KANSAS CITY MO -- In the big picture, what became the Kansas City region was once a prairie ecosystem interspersed with scattered woodlands, rivers and wetlands. Today it’s the heartland of the world’s richest agriculture region.
The grassland story from the Ice Age to today will be told with demonstrations, games, live animals, re-enactments and walks through restored native grasslands from 10 a.m. to 2 p.m. Sept. 25 at the Burr Oak Woods Nature Center in Blue Springs.
“Prairie Day” will showcase the natural forces that created the tallgrass prairie and woodland ecosystem, and how this natural resource has changed as it helped sustain people through the centuries.
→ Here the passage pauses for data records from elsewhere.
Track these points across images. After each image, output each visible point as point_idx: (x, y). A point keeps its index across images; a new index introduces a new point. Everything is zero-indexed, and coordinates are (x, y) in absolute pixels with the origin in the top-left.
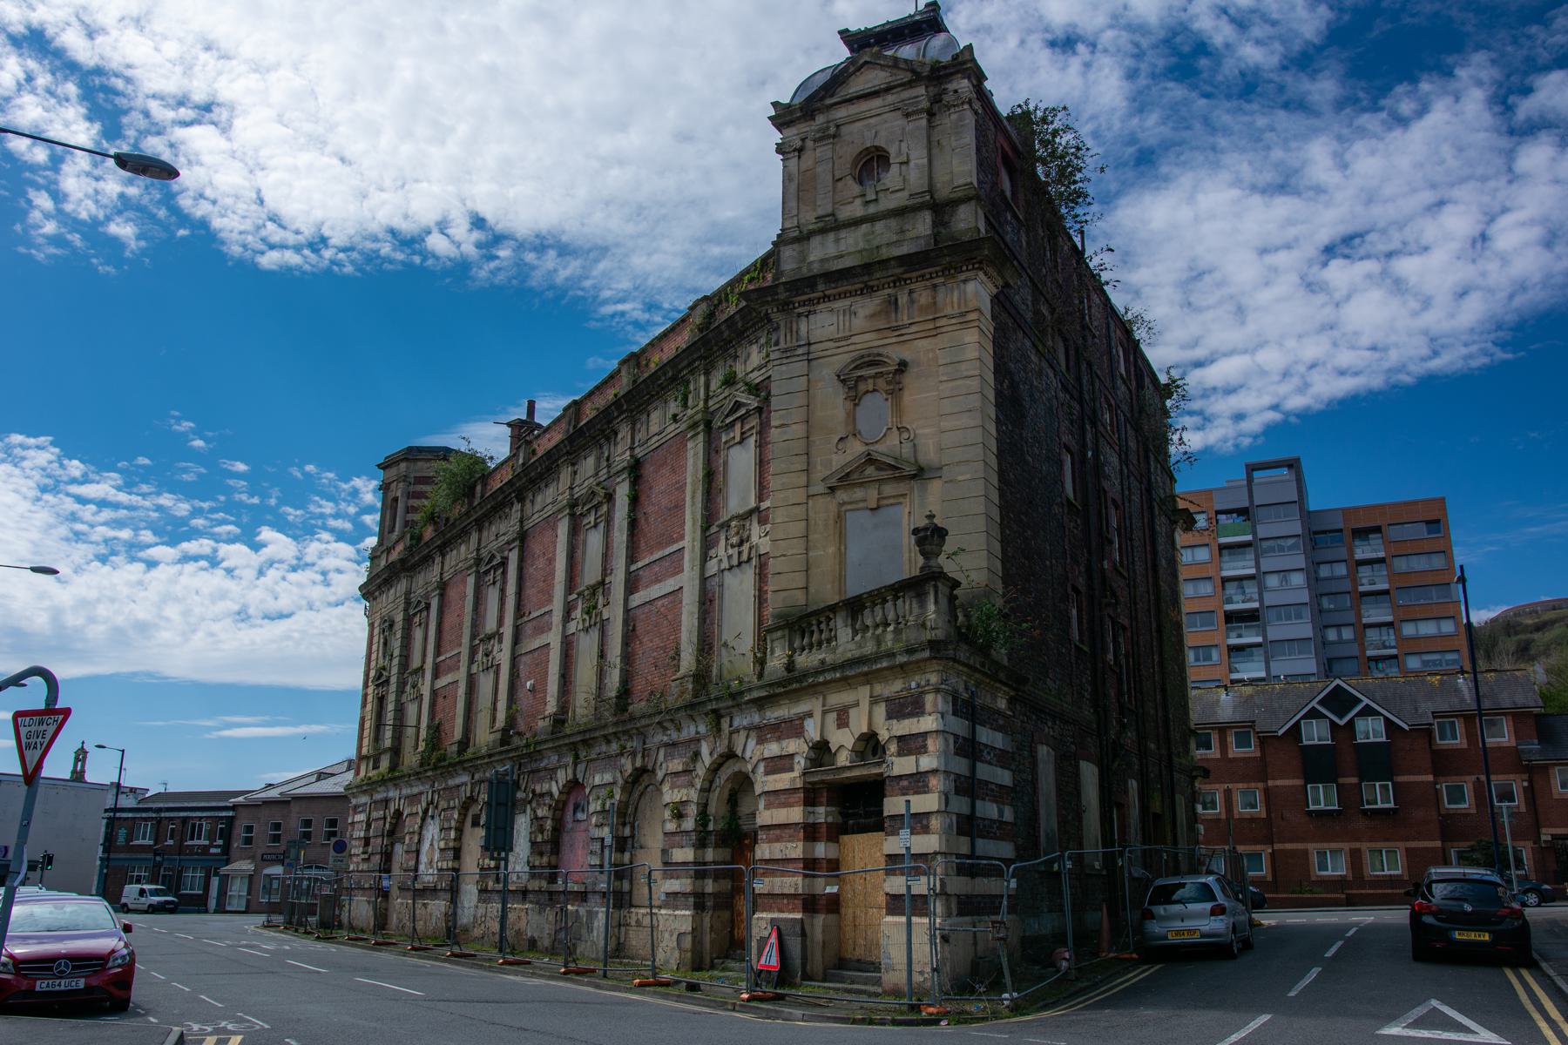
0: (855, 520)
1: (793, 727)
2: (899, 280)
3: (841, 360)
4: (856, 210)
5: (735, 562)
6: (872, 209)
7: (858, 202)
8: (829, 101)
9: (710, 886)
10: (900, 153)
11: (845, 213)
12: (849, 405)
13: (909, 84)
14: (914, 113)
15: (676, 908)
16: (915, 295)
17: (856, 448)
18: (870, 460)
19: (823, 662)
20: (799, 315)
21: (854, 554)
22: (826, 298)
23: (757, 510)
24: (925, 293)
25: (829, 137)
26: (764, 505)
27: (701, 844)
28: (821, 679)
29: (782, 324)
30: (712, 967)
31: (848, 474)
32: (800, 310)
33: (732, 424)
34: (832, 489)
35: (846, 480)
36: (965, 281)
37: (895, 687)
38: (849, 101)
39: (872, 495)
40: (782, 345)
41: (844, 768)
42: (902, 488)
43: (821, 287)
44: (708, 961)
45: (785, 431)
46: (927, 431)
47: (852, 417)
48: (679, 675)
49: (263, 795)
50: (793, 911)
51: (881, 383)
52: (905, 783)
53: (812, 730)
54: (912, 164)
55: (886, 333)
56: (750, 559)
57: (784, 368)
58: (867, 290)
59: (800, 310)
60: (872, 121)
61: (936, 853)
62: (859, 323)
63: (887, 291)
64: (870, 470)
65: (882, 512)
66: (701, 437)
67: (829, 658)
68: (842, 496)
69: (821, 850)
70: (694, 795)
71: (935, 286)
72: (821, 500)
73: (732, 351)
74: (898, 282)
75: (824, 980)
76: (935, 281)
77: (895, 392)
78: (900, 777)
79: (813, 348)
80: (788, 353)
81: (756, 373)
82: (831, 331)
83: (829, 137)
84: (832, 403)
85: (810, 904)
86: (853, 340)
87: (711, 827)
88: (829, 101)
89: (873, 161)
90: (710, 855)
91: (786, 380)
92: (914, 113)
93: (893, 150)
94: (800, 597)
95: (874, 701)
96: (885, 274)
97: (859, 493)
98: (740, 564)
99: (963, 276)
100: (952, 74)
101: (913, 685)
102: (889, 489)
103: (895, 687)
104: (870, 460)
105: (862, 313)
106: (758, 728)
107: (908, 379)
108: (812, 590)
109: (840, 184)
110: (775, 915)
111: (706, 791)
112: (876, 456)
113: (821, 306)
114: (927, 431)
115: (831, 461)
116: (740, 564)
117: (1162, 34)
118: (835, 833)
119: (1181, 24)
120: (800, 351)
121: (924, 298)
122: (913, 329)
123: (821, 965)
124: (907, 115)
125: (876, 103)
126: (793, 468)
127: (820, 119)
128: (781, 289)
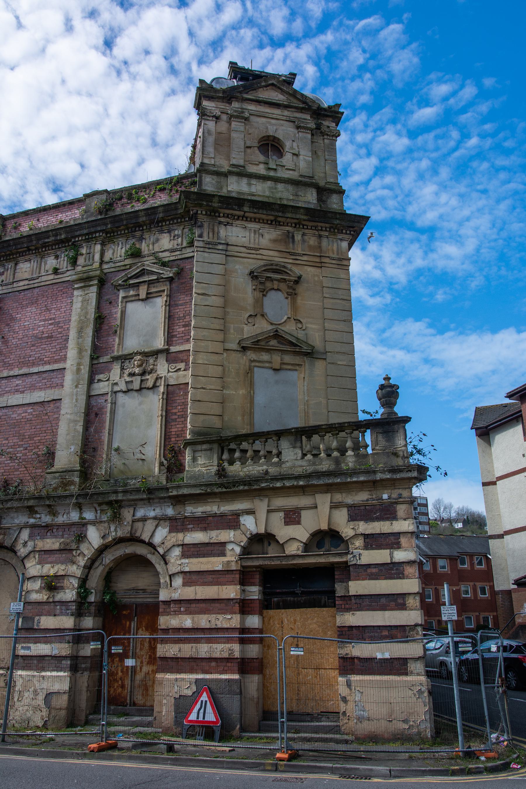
0: (261, 375)
1: (232, 522)
2: (299, 224)
3: (253, 264)
4: (261, 170)
5: (136, 385)
6: (272, 174)
7: (262, 166)
8: (246, 96)
9: (89, 649)
10: (292, 148)
11: (252, 169)
12: (258, 294)
13: (301, 110)
14: (304, 128)
15: (43, 669)
16: (306, 238)
17: (262, 327)
18: (276, 335)
19: (267, 473)
20: (220, 223)
21: (260, 398)
22: (244, 218)
23: (166, 351)
24: (313, 239)
25: (243, 118)
26: (173, 349)
27: (79, 614)
28: (278, 485)
29: (206, 225)
30: (87, 723)
31: (258, 341)
32: (222, 220)
33: (137, 286)
34: (244, 349)
35: (257, 345)
36: (341, 240)
37: (361, 497)
38: (258, 102)
39: (277, 359)
40: (205, 238)
41: (294, 556)
42: (297, 360)
43: (246, 209)
44: (83, 717)
45: (197, 302)
46: (314, 326)
47: (259, 303)
48: (53, 470)
49: (300, 561)
50: (233, 673)
51: (283, 286)
52: (374, 570)
53: (250, 524)
54: (301, 157)
55: (285, 255)
56: (155, 386)
57: (206, 255)
58: (275, 223)
59: (222, 220)
60: (273, 121)
61: (416, 625)
62: (264, 242)
63: (287, 228)
64: (273, 343)
65: (283, 375)
66: (94, 289)
67: (273, 470)
68: (252, 355)
69: (254, 621)
70: (76, 570)
71: (320, 236)
72: (234, 355)
73: (138, 234)
74: (298, 225)
75: (259, 731)
76: (322, 233)
77: (292, 295)
78: (369, 566)
79: (230, 248)
80: (210, 246)
81: (167, 254)
82: (244, 241)
83: (243, 118)
84: (245, 290)
85: (244, 666)
86: (261, 252)
87: (92, 598)
88: (246, 96)
89: (271, 145)
90: (88, 622)
91: (203, 265)
92: (304, 128)
93: (288, 144)
94: (216, 423)
95: (335, 506)
96: (294, 216)
97: (265, 357)
98: (141, 389)
99: (340, 236)
100: (327, 116)
101: (385, 496)
102: (288, 358)
103: (361, 497)
104: (276, 335)
105: (267, 236)
106: (171, 519)
107: (301, 289)
108: (226, 418)
109: (249, 150)
110: (200, 676)
111: (89, 567)
112: (281, 333)
113: (238, 222)
114: (314, 326)
115: (243, 330)
116: (141, 389)
117: (9, 203)
118: (266, 605)
119: (20, 201)
120: (220, 247)
121: (312, 241)
122: (305, 258)
123: (258, 715)
124: (298, 127)
125: (277, 112)
126: (212, 326)
127: (235, 105)
128: (216, 199)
The Missouri Department of Conservation’s restored grassland and savannah areas at Burr Oak demonstrate the beauty and importance of prairies today.
“We want people to learn what role we all play in recreating a piece of the heart of our state,” said Lisa Lacombe, Burr Oak manager.
The event at 1401 N.W. Park Road is free and families with children of all ages are welcome. Hands-on activities will include tagging monarch butterflies, banding prairie birds, flint knapping and making your own pioneer rag doll. There will be a hayride, weather permitting. The Missouri Wildflower Nursery will sell native plants for lawn and garden landscaping.